=== Begin Enclosure ===

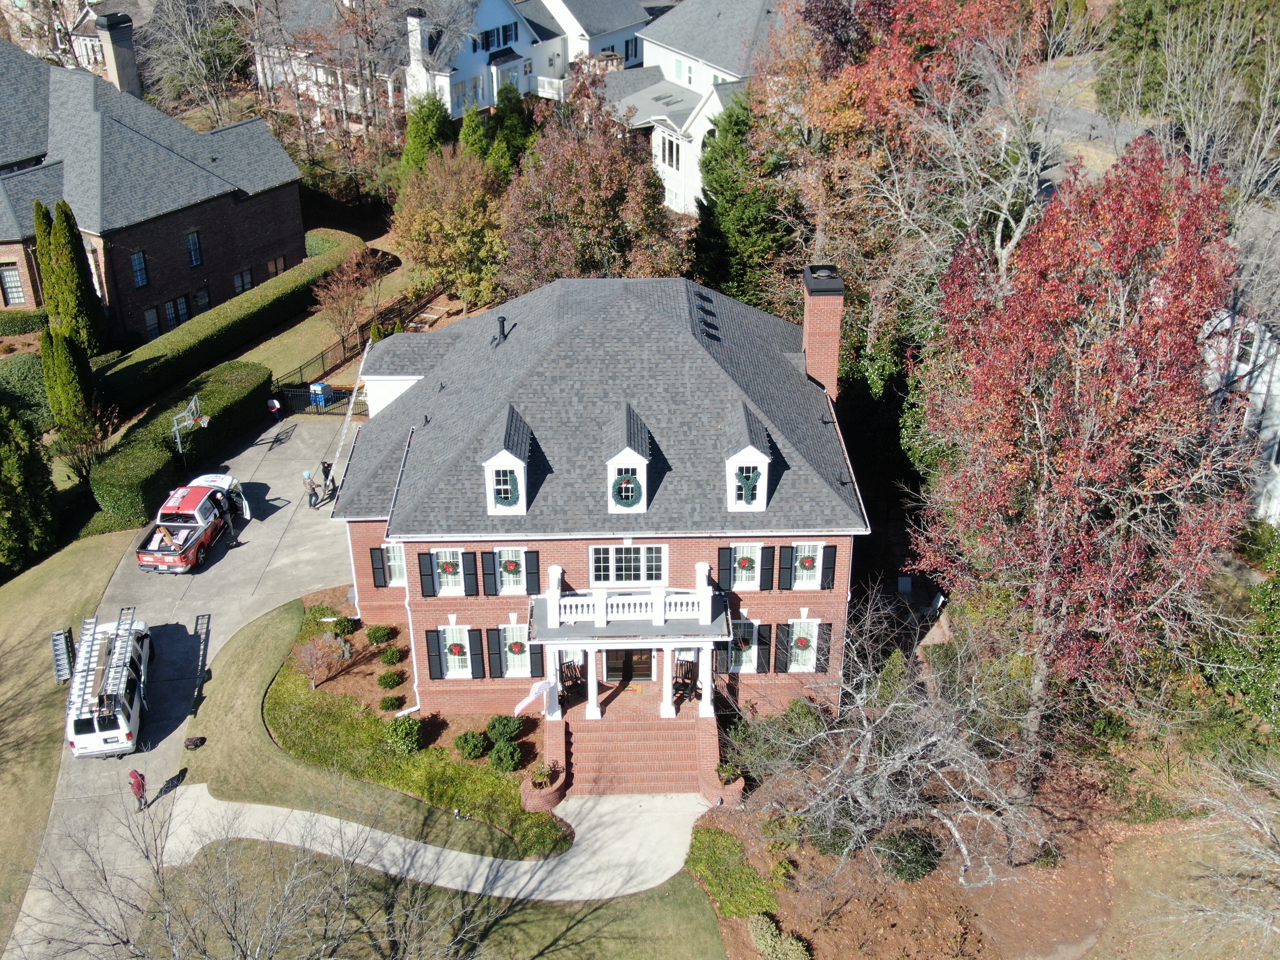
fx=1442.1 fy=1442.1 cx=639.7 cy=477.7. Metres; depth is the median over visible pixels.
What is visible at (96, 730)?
white van
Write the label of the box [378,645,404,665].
shrub
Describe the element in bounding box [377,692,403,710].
shrub
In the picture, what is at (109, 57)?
chimney
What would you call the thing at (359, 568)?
brick house
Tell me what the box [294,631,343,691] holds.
small tree
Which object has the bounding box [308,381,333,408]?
blue bin
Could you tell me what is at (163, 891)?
bare tree
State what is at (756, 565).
window
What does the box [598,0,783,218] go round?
white house
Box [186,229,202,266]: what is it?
window
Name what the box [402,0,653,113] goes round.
white house
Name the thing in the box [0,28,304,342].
brick house
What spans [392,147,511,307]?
autumn tree
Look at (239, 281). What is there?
window
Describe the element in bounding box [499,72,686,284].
tree
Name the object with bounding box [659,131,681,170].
window
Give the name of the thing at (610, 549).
window
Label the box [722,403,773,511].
dormer window
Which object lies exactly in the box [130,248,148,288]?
window
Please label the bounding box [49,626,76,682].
ladder
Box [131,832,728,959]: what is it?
lawn
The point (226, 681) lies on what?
lawn
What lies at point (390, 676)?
shrub
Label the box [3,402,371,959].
driveway
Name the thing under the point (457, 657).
window
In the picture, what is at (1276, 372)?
white house
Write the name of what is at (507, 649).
window
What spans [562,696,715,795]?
brick steps
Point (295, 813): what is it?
walkway
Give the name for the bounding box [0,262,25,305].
window
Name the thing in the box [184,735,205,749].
bag
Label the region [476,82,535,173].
evergreen tree
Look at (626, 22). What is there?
house
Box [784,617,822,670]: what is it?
window
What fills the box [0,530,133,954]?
lawn
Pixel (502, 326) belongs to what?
roof vent
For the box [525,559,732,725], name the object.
portico
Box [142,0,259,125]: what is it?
bare tree
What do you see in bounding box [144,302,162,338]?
window
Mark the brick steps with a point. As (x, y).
(658, 732)
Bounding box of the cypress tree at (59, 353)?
[39,320,100,440]
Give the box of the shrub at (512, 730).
[485,714,524,741]
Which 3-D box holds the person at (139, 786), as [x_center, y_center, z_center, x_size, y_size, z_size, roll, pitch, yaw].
[-12.868,7.927,36.872,0.563,1.413,0.640,-7,28,-12]
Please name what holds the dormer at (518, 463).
on the brick house at (359, 568)
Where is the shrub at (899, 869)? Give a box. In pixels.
[872,825,940,881]
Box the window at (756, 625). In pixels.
[725,618,761,672]
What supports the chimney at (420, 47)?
on the white house at (512, 38)
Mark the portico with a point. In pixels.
(595, 695)
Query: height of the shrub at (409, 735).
0.953 m
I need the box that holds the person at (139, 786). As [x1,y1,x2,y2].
[127,768,147,811]
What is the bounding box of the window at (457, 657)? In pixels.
[438,624,478,677]
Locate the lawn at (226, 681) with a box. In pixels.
[183,597,568,862]
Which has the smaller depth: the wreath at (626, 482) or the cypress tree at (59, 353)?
the wreath at (626, 482)
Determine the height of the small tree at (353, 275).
4.984 m
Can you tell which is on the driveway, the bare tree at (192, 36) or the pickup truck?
the pickup truck
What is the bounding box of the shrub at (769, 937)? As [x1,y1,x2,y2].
[747,912,812,959]
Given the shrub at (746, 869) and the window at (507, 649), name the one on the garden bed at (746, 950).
the shrub at (746, 869)
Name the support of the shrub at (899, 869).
on the garden bed at (746, 950)
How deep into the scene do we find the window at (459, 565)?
36.29 m
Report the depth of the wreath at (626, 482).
33.80 m
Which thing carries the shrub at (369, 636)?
on the garden bed
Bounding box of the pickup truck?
[135,475,251,572]
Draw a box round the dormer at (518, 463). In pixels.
[480,406,532,514]
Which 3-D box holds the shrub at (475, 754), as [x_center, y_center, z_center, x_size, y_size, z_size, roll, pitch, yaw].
[-4.294,6.821,36.764,1.086,0.808,1.058,-1,27,-1]
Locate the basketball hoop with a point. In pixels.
(197, 418)
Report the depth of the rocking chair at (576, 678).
37.69 m
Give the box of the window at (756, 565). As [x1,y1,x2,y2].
[724,542,766,590]
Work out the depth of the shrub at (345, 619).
41.86 m
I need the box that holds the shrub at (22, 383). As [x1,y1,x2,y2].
[0,352,54,426]
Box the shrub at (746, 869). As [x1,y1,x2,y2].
[684,824,778,916]
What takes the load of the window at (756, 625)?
in the brick house at (359, 568)
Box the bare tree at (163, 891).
[27,791,493,959]
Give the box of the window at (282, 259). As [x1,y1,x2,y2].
[264,254,288,279]
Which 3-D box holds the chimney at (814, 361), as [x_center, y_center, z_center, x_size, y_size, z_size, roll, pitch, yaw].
[4.789,-3.175,38.477,1.070,4.790,1.403,-1,27,-1]
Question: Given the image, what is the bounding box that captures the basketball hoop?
[171,392,211,461]
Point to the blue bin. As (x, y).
(319, 385)
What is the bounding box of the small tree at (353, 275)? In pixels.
[311,243,383,349]
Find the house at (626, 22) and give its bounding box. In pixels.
[530,0,652,77]
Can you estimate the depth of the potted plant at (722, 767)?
35.68 m
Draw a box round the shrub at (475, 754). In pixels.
[453,729,490,760]
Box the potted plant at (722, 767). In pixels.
[713,760,742,784]
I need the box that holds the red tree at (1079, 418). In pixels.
[914,130,1256,759]
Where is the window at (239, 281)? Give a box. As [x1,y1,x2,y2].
[232,267,254,293]
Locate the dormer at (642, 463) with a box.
[604,403,652,513]
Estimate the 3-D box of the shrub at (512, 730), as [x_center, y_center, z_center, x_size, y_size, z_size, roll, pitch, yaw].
[-3.555,6.576,37.849,1.156,0.830,1.120,-9,28,-17]
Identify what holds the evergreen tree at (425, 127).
on the ground
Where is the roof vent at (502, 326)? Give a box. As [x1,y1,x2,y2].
[494,315,509,343]
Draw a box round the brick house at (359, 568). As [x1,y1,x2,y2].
[326,261,864,766]
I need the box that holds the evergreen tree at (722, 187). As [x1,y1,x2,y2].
[693,88,801,308]
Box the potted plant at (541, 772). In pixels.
[530,759,557,788]
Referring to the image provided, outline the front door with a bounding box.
[603,647,654,682]
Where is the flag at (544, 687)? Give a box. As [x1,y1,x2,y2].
[511,678,556,718]
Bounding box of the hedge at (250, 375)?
[93,359,270,523]
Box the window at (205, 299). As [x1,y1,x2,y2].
[194,285,211,313]
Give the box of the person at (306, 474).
[302,469,319,507]
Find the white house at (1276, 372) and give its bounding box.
[1199,292,1279,529]
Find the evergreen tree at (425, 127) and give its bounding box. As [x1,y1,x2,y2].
[400,91,453,175]
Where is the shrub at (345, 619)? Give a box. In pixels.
[328,614,358,634]
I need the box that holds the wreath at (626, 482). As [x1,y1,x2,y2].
[611,468,642,506]
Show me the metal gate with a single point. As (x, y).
(340, 394)
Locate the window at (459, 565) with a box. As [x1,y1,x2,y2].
[428,546,466,596]
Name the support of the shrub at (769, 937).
on the garden bed at (746, 950)
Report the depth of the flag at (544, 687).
35.49 m
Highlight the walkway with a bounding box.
[158,785,720,900]
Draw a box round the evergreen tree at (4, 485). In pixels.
[0,396,59,577]
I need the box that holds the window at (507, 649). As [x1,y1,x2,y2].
[498,621,534,678]
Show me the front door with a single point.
(640, 657)
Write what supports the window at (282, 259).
in the brick house at (208, 240)
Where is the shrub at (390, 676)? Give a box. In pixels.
[377,669,402,688]
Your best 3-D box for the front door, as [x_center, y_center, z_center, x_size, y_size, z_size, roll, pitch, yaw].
[-0.284,4.680,38.681,1.929,2.188,0.193,-1,27,-1]
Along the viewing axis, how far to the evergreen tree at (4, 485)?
44.45 m
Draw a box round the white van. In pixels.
[62,610,152,758]
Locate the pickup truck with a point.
(176, 557)
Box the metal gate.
[273,382,362,415]
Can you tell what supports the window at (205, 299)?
in the brick house at (208, 240)
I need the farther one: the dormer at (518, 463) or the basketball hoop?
the basketball hoop
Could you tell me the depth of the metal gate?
56.67 m
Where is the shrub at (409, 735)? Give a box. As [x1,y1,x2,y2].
[384,715,423,753]
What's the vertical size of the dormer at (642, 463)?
2.648 m
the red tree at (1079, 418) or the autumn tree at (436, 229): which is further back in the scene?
the autumn tree at (436, 229)
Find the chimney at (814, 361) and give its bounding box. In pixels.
[800,264,845,397]
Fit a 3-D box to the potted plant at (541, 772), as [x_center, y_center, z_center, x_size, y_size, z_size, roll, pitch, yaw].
[-2.382,7.332,35.641,0.836,0.685,0.858,-1,27,-1]
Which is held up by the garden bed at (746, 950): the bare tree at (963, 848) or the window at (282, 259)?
the bare tree at (963, 848)
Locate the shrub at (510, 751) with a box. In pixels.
[487,738,522,771]
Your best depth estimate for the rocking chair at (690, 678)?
37.72 m
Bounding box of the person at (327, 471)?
[320,461,335,499]
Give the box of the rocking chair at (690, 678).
[671,657,698,701]
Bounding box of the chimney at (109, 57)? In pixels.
[93,10,140,95]
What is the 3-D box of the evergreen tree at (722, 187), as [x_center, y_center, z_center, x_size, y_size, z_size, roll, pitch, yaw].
[4.304,-9.659,56.280,5.861,11.970,6.353,-1,27,-1]
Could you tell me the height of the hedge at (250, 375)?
2.263 m
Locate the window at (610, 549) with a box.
[589,543,667,586]
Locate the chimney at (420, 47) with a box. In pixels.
[407,10,429,73]
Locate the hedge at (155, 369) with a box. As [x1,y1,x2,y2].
[104,235,363,411]
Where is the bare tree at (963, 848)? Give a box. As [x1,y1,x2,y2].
[739,588,1060,886]
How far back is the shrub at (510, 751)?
36.10 m
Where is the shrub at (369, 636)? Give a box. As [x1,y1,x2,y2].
[363,623,396,645]
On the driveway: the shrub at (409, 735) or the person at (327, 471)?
the person at (327, 471)
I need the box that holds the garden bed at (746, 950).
[691,754,1236,959]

=== End Enclosure ===

_Problem description_.
Write out every line, unchanged, from the one containing "What is the 3-D" through the closing line of the data.

_Answer box_.
What is the 3-D box of the evergreen tree at (722, 187), as [x_center, y_center, z_center, x_size, y_size, z_size, roll, pitch, yaw].
[4.304,-9.659,56.280,5.861,11.970,6.353,-1,27,-1]
Could you tell me the height of the hedge at (250, 375)?
2.263 m
Locate the window at (610, 549) with a box.
[589,543,667,586]
Locate the chimney at (420, 47) with a box. In pixels.
[407,10,429,73]
Locate the hedge at (155, 369) with a box. As [x1,y1,x2,y2].
[104,235,363,411]
Where is the bare tree at (963, 848)? Give a box. As [x1,y1,x2,y2].
[739,588,1060,886]
How far back is the shrub at (510, 751)?
36.10 m
Where is the shrub at (369, 636)? Give a box. As [x1,y1,x2,y2].
[363,623,396,645]
On the driveway: the shrub at (409, 735) or the person at (327, 471)?
the person at (327, 471)
I need the box that holds the garden bed at (746, 950).
[691,754,1236,959]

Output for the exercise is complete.